El realizador argentino Alejandro Chomski, se lanza a su proyecto más ambicioso: la adaptación de la novela apocalíptica de Paul Auster. Luego de varios años de trabajo, que incluye la participación en el guión del escritor, El país de las últimas cosas se presenta como una propuesta oscura, demoledora, con momentos impactantes y otros que presentan cierta desconexión narrativa. Un extraño recorrido por un mundo que se cae a pedazos.
Hacer una lectura crítica de una película apocalíptica que está basada en una novela del reconocido escritor de “La invención de la soledad” y otras, es una tarea delicada más que difícil. En principio, el texto original es de 1987 y en términos de narraciones de catástrofes mucho ha ocurrido en los últimos 30 años. Lo cierto es que la idea de relacionar lo apocalíptico con la emergencia de regímenes totalitarios, en los que se agudizan las desigualdades sociales y en donde la escasez empuja a acciones bajas, está relativamente asentada en la literatura y el cine. Y, sin embargo, siempre es posible algún giro o novedad narrativa en relación a la repetición del motivo.
Forzando un poco las cosas, El país de las últimas cosas sigue la línea de películas como Children of Men (2006, Alfonso Cuarón) o Le temps du loup (2003, Michael Haneke). Aunque habría que hacer alguna aclaración al respecto. Las tres películas en principio no se parecen en nada en términos de costos de producción, despliegue de la acción, interpretaciones actorales, los motivos narrativos que encadenan la trama, etc. Pero en todos los casos, se ha trazado una línea en la que el fin no se ha instalado totalmente, sino que se trata más bien de atravesar esa transición entre lo que resta y la nada. Además, en las tres es prioritario el vacío de información. No se sabe exactamente hacia dónde uno se dirige, que opciones reales tiene y en algunos casos, cómo se llegó a esa instancia de “últimas cosas”. Respecto de esto, Jameson señalaba en Las semillas del capitalismo (1997) que “hoy en día nos resulta más fácil imaginar el total deterioro de la Tierra y de la naturaleza que el derrumbe del capitalismo”. Esta idea es, por cierto, la contracara de otra: para que el capitalismo deje de asediarnos, es necesario que el mundo se termine por causas inmanejables a los seres humanos: sequía, falta de recursos, incluso una plaga zombie. Y ahí es donde la narración ancla en la debacle de un sistema social, económico y político, en donde las acciones del Estado comienzan a estar reducidas a tareas militares, policiales y, en el mejor de los casos, a proveer, siempre en términos de una repartición inequitativa, recursos básicos como agua o electricidad. Las “últimas cosas” siempre es los últimos vestigios del capitalismo. En esta película y en todas.

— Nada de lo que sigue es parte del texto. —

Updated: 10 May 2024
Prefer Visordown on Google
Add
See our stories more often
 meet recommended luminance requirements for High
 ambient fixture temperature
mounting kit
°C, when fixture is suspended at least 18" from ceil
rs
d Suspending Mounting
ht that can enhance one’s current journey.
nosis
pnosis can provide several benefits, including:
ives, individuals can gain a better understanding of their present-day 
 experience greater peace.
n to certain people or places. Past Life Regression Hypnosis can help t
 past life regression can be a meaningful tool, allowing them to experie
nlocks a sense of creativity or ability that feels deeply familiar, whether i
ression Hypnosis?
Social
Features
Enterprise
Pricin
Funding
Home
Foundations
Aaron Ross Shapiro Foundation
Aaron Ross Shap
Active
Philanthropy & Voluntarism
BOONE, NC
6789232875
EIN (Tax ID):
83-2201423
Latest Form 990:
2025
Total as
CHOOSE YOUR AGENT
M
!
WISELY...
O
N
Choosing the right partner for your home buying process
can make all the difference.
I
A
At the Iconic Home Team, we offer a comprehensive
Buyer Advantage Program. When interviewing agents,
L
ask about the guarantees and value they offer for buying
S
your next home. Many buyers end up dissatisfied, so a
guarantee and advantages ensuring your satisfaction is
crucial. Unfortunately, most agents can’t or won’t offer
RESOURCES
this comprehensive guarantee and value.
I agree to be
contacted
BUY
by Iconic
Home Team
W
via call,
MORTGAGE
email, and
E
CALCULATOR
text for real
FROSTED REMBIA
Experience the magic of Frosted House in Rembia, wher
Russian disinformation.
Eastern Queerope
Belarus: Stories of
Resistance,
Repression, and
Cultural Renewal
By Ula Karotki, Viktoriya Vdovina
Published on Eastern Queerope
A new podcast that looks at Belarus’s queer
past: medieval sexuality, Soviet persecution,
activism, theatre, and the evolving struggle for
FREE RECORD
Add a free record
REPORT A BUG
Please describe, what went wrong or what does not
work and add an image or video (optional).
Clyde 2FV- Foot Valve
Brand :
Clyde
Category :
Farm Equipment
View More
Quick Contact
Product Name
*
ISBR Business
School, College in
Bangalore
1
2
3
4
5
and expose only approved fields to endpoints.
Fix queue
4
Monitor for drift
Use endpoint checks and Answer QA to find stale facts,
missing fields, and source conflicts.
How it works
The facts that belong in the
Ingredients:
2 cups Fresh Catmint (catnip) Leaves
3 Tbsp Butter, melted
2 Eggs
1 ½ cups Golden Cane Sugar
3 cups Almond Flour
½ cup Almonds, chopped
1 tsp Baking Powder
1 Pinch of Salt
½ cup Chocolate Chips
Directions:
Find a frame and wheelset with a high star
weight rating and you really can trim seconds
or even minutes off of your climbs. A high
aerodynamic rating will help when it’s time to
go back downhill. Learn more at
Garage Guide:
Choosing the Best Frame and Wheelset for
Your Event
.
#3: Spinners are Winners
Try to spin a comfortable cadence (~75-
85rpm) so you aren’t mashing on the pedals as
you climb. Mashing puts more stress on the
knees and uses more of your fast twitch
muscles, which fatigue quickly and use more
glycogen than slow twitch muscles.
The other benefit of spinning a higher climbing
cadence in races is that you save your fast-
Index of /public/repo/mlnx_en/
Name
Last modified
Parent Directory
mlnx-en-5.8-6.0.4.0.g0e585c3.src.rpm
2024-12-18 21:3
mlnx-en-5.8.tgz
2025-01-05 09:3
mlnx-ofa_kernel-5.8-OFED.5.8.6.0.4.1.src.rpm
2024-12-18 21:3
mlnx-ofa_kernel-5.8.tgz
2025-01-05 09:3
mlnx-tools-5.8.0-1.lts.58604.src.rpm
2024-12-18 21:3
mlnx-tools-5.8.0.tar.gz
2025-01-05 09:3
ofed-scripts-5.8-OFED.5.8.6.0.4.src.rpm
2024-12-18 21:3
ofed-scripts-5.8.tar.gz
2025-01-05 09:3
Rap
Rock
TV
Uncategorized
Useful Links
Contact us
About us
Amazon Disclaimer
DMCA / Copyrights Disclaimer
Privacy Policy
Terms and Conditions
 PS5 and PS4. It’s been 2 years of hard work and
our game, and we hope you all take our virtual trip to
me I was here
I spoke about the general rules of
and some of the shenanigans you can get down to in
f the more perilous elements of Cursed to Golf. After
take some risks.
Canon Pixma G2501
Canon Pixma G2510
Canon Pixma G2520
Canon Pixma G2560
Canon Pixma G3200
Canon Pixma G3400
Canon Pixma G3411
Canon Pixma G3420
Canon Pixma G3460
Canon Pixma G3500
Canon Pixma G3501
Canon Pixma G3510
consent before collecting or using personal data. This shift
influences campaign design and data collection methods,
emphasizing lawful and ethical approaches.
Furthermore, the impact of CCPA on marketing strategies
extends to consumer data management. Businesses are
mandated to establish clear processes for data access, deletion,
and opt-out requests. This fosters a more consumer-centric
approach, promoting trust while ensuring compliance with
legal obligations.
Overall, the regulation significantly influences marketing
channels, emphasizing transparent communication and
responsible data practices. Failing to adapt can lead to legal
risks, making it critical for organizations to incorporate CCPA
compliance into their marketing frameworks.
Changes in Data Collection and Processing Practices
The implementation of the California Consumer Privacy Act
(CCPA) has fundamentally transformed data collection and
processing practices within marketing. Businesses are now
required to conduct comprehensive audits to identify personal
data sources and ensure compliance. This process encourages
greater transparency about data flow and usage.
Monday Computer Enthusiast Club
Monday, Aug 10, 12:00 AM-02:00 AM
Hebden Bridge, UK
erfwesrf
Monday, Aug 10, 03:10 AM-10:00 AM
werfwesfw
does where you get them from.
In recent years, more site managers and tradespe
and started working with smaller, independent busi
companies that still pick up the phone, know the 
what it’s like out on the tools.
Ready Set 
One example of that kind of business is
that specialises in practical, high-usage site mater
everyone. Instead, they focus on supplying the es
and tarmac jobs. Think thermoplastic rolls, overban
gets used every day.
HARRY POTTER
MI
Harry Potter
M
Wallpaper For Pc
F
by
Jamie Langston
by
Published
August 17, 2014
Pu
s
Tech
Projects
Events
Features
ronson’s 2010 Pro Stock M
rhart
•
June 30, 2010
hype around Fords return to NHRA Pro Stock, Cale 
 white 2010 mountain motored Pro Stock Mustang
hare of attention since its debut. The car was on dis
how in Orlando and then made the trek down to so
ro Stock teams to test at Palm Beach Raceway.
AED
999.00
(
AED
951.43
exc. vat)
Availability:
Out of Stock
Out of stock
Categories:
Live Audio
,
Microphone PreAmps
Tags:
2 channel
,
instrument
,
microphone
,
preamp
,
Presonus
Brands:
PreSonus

Lo que anima la historia en este caso particular es el deseo de Anna Blume por reencontrar a su hermano en esa ciudad que no sabemos su nombre y que se encuentra en un territorio que tampoco está etiquetado. Cuando las cosas fallecen y nadie va a quedar ahí para recordarlas, los nombres y las fronteras –provinciales, nacionales- comienzan a resultar insignificantes. El escenario que recorre la protagonista es demoledor y retratado por Alejandro Chomski con un contrastante blanco y negro. Edificios destruidos, focos de incendios, sectas movidas por el deseo de muerte entre los que se encuentran los corredores y los saltadores (en ambos casos acciones elegidas para el suicidio), basura y cadáveres, necesidad y trueque. Y en medio de ese panorama emerge, como en toda película apocalíptica primero un refugio y luego un espacio posible para una resistencia. Aquí es la Biblioteca Nacional, solo accesible a través de un pase especial y luego la clínica devenida albergue para los más necesitados.
Acompañando las imágenes, cada tanto escuchamos la fría voz en off que narra estas desventuras. La película de Chomski tiene momentos interesantes, algunos producto del texto original de Paul Auster y otros ganados gracias al trabajo de trasposición audiovisual. Sin embargo, resulta una historia fría, distante, con la que es difícil relacionarse empáticamente. Eso que veo parece sucederle a alguien muy lejano, que no tiene nada que ver con nuestra existencia. Las actuaciones un tanto solemnes parecen no colaborar en el verosímil que se construye, lo que hace que las dramáticas escenas de El país de las últimas cosas se digieran sin ningún inconveniente. Y la verdad, ¿qué podría ser más dramático que la muerte de todo?
EL PAÍS DE LAS ÚLTIMAS COSAS
El país de las últimas cosas, 2020.
Guión y dirección: Alejandro Chomski. Música: Christian Basso. Montaje: Andrés Tamborino. Dirección de fotografía: Diego Peleri. Sonido: Fernando Soldevila. Intérpretes: Jazmín Diz, Christopher Von Vakermann, Maria de Medeiros, Juan Fernández. Duración: 89 minutos.